- **Selection**
That is the question which many fans have been asking, and in recent days – and weeks – I have been inundated with questions about the seamless gearbox. Well, question, singular, actually, as it all boils down to just the one: When will Yamaha finally start to race their seamless gearbox?

It is a question I have been trying to pursue since the start of the season, since rumors first emerged that they may have used the gearbox at the first race of the year. All inquiries I made, at all levels of the Yamaha organization, received the same answers: Yes, Yamaha is developing a seamless gearbox, and is testing it back in Japan. No, Yamaha has not yet raced it, and has no plans to race it. And no, it is not yet ready to be tested.

Of course, the answer given to you by someone in the pay of Yamaha cannot always be taken at face value. The answer you receive from a member of any factory team to a specific question is nearly always part of the carefully controlled corporate line, which means that while most of the time, the answer is something close to the truth, sometimes that answer is a spin on the facts, or a deflection from the facts, or sometimes a downright, well, let’s not call it a lie, let’s call it being economical with the truth. So it behooves you to check, through whatever other sources are available.

Fortunately for me, the seamless gearbox has a telltale audio signature. Stand at trackside and listen to the bikes go by, and you can hear the difference, the Honda slipping effortlessly and almost imperceptibly from gear to gear, the Yamaha producing a giant boom, as the quickshifter cuts power, and then pausing audibly.

Taking audio samples at the Jerez test and measuring the length of gearchanges, I concluded that Yamaha was neither testing nor racing a seamless gearbox. I sporadically check at other racetracks, and each time, the answer is the same: Yamaha is either not using a seamless gearbox, or if it is using one, the Japanese company needs to throw it away and start again.

Coming into Barcelona, I was led to believe that Yamaha would be bringing a seamless gearbox to test. Questioning Yamaha staff about this – who are looking more and more exasperated, each time you ask them – kept eliciting the same response, over and over again.

No, we have not brought a seamless gearbox to test. No, there are no plans to race the gearbox. No, there are no plans to test the gearbox in the near future. Once again, a quick check from audio recordings made at trackside during the Barcelona test – more of which later in the week – produced the same result: No seamless gearbox.

If Yamaha had intended to race the seamless gearbox, then this was probably the last chance to have the factory riders test the gearbox properly before finalizing it ready for use. The Barcelona test was the second of the three official tests scheduled for this year – the next one is at Misano, in September – and having the Aragon test directly afterwards would have given Yamaha plenty of track time to ensure that the gearbox was working, and offered a clear benefit.

Now, Yamaha only has the Misano test in September, unless they were to schedule a private test at one of their designated test circuits. Given the fullness of the schedule, that would only really leave the summer break, the four weeks between Laguna Seca and Indianapolis, for Lorenzo and Rossi to try the gearbox.

With the MotoGP teams due to leave their bikes and equipment in the US between the two rounds, that would leave only Austin, Texas as the track where Yamaha could have Rossi and Lorenzo test the gearbox, and given that the average temperature in that part of Texas is 36°C in July and August, that would be both punishing on the riders and difficult on the tires and machines. The feasibility of such a test is extremely doubtful.

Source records
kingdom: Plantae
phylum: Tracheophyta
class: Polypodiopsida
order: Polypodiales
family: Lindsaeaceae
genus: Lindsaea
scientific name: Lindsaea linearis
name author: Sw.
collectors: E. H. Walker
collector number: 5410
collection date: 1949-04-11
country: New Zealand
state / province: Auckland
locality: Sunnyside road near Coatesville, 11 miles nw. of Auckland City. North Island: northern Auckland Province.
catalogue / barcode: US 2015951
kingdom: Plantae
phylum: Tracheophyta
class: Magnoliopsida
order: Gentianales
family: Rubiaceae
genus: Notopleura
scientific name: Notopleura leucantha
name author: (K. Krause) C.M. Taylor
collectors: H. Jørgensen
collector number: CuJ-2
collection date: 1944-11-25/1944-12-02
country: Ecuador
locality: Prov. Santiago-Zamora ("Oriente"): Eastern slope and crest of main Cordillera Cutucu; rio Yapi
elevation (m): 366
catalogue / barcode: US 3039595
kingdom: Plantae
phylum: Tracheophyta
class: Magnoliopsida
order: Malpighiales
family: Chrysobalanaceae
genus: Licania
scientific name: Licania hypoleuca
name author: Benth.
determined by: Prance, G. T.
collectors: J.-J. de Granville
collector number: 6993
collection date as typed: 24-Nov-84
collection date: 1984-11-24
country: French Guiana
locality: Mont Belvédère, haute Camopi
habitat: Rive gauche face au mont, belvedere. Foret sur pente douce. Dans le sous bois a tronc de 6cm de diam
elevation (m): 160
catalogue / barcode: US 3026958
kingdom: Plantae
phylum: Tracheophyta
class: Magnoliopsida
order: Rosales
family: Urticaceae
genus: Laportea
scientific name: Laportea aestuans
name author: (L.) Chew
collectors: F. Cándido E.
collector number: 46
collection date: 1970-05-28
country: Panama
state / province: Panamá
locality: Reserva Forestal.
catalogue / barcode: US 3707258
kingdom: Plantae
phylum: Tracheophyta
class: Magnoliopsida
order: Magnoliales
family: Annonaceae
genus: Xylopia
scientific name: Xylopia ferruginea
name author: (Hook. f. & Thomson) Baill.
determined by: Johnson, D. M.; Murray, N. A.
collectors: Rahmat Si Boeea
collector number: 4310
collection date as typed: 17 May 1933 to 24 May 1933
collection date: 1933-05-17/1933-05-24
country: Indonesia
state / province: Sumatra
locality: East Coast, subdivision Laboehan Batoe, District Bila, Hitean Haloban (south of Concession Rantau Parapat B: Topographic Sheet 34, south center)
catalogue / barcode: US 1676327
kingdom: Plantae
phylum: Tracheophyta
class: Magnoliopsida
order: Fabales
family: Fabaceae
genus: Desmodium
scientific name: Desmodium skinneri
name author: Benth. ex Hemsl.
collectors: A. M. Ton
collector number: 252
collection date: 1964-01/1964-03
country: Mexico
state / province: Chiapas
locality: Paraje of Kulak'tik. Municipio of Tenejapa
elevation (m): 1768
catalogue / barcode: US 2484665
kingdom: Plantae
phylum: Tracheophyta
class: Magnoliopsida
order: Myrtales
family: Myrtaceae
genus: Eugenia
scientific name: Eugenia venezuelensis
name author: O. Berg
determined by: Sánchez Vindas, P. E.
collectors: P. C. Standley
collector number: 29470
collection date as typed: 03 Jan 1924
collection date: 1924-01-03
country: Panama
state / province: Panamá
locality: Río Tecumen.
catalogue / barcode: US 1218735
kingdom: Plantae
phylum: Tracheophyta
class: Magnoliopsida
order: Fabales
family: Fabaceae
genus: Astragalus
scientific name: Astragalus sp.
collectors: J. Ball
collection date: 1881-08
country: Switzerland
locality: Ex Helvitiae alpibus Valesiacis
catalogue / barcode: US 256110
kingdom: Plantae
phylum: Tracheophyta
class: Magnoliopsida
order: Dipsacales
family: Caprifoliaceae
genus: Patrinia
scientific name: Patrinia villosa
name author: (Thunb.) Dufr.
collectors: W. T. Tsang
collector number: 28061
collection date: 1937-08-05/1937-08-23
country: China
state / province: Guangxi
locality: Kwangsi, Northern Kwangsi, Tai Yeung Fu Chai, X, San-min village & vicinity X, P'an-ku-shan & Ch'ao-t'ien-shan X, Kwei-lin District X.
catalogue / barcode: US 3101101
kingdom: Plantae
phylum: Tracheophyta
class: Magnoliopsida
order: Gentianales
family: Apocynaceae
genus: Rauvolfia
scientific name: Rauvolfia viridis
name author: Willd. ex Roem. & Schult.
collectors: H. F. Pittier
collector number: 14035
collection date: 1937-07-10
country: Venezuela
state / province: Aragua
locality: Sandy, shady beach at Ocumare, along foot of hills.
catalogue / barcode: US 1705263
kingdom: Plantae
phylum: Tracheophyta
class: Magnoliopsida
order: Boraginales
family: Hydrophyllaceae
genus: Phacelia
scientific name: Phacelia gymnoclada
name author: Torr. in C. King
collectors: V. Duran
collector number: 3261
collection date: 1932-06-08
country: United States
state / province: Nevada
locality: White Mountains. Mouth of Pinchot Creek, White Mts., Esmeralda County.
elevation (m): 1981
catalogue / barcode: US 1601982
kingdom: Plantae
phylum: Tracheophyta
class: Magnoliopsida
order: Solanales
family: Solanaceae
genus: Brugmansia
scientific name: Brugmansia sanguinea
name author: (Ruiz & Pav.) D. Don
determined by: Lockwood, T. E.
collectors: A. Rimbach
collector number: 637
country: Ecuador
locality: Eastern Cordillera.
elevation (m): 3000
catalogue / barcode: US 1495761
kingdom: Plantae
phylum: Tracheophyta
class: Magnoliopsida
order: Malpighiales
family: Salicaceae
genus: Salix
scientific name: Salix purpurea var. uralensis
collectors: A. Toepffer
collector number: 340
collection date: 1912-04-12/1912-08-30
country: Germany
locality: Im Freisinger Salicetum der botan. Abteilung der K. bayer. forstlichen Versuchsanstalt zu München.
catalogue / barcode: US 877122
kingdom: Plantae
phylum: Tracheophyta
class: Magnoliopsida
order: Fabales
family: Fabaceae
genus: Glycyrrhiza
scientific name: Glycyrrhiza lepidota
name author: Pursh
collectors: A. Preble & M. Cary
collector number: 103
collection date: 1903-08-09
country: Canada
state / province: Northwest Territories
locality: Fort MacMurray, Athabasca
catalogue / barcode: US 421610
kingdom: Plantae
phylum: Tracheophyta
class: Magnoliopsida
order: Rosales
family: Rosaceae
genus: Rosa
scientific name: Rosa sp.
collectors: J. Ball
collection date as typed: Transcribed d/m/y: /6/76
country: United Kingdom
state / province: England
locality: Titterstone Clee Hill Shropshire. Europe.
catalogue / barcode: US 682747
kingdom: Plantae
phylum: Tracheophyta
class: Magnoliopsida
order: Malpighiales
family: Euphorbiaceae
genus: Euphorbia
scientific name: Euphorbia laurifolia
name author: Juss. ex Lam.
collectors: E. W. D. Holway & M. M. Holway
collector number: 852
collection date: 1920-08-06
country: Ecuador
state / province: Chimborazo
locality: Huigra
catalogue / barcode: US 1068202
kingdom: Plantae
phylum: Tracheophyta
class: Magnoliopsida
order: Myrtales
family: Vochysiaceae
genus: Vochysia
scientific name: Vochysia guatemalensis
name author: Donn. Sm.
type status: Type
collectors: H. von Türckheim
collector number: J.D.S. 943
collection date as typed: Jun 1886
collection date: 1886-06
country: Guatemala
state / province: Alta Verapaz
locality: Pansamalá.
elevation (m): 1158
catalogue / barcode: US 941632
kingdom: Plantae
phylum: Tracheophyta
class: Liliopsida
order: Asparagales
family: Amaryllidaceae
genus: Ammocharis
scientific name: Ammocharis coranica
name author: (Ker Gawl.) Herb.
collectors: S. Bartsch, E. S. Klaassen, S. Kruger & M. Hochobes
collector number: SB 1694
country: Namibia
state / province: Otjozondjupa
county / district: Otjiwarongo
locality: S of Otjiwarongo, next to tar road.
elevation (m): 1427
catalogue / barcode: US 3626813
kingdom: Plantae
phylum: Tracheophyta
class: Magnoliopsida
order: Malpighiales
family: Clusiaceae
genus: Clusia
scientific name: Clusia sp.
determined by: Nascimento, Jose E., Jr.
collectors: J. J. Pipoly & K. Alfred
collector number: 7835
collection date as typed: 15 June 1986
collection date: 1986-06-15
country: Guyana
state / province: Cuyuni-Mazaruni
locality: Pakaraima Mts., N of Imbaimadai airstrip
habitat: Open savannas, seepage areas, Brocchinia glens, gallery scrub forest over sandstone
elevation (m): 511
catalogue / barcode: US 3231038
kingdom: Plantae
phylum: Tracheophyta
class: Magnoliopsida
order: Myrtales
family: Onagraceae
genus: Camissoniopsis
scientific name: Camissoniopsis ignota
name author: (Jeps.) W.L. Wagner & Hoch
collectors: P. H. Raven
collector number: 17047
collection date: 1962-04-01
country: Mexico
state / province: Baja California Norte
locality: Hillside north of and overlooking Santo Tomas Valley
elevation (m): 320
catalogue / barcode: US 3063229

- **Written request 1**
In the Yamaha gearbox piece, what is the average temperature in July and August in the part of Texas around Austin?
- **Written request 2**
Quote the source rows from the line with "genus: Ammocharis" up to and including the line with "state / province: Baja California Norte".

- **Exercise answer 1**
36°C

- **Exercise answer 2**
genus: Ammocharis
scientific name: Ammocharis coranica
name author: (Ker Gawl.) Herb.
collectors: S. Bartsch, E. S. Klaassen, S. Kruger & M. Hochobes
collector number: SB 1694
country: Namibia
state / province: Otjozondjupa
county / district: Otjiwarongo
locality: S of Otjiwarongo, next to tar road.
elevation (m): 1427
catalogue / barcode: US 3626813
kingdom: Plantae
phylum: Tracheophyta
class: Magnoliopsida
order: Malpighiales
family: Clusiaceae
genus: Clusia
scientific name: Clusia sp.
determined by: Nascimento, Jose E., Jr.
collectors: J. J. Pipoly & K. Alfred
collector number: 7835
collection date as typed: 15 June 1986
collection date: 1986-06-15
country: Guyana
state / province: Cuyuni-Mazaruni
locality: Pakaraima Mts., N of Imbaimadai airstrip
habitat: Open savannas, seepage areas, Brocchinia glens, gallery scrub forest over sandstone
elevation (m): 511
catalogue / barcode: US 3231038
kingdom: Plantae
phylum: Tracheophyta
class: Magnoliopsida
order: Myrtales
family: Onagraceae
genus: Camissoniopsis
scientific name: Camissoniopsis ignota
name author: (Jeps.) W.L. Wagner & Hoch
collectors: P. H. Raven
collector number: 17047
collection date: 1962-04-01
country: Mexico
state / province: Baja California Norte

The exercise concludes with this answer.